## WORK INSTRUCTION
Transcribe the data exactly, stopping after the "SUCRA: Surface under the cumulative ranking" line.

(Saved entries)
----------------------------------------

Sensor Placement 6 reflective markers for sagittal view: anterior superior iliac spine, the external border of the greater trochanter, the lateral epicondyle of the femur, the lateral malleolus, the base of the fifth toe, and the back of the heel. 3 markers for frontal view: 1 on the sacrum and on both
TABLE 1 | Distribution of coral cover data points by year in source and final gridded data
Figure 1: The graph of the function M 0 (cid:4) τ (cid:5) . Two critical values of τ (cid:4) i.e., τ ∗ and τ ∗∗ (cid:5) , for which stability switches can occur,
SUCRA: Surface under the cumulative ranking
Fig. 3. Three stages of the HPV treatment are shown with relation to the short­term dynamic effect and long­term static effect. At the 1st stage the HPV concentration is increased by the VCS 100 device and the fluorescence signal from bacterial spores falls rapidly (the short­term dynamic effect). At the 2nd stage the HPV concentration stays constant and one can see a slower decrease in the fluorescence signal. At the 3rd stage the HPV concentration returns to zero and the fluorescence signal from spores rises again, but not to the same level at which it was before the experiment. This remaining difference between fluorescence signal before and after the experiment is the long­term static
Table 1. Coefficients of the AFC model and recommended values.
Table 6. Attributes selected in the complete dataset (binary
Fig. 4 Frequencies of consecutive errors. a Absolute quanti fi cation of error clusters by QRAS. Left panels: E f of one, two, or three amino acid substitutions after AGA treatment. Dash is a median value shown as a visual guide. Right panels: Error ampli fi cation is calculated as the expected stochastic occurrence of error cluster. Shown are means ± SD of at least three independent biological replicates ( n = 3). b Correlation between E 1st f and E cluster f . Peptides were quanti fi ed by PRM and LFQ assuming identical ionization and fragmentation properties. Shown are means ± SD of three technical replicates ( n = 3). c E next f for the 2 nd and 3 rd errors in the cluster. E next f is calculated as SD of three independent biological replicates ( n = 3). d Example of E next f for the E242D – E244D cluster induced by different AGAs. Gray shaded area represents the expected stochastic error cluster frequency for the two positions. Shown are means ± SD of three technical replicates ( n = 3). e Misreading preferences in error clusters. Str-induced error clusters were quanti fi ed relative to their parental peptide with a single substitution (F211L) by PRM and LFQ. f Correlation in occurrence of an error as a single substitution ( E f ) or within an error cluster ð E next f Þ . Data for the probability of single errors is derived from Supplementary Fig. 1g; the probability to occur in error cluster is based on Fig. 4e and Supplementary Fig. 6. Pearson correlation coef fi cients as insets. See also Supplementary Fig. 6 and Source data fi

----------------------------------------

## RESULT OF THE EXERCISE
Sensor Placement 6 reflective markers for sagittal view: anterior superior iliac spine, the external border of the greater trochanter, the lateral epicondyle of the femur, the lateral malleolus, the base of the fifth toe, and the back of the heel. 3 markers for frontal view: 1 on the sacrum and on both
TABLE 1 | Distribution of coral cover data points by year in source and final gridded data
Figure 1: The graph of the function M 0 (cid:4) τ (cid:5) . Two critical values of τ (cid:4) i.e., τ ∗ and τ ∗∗ (cid:5) , for which stability switches can occur,
SUCRA: Surface under the cumulative ranking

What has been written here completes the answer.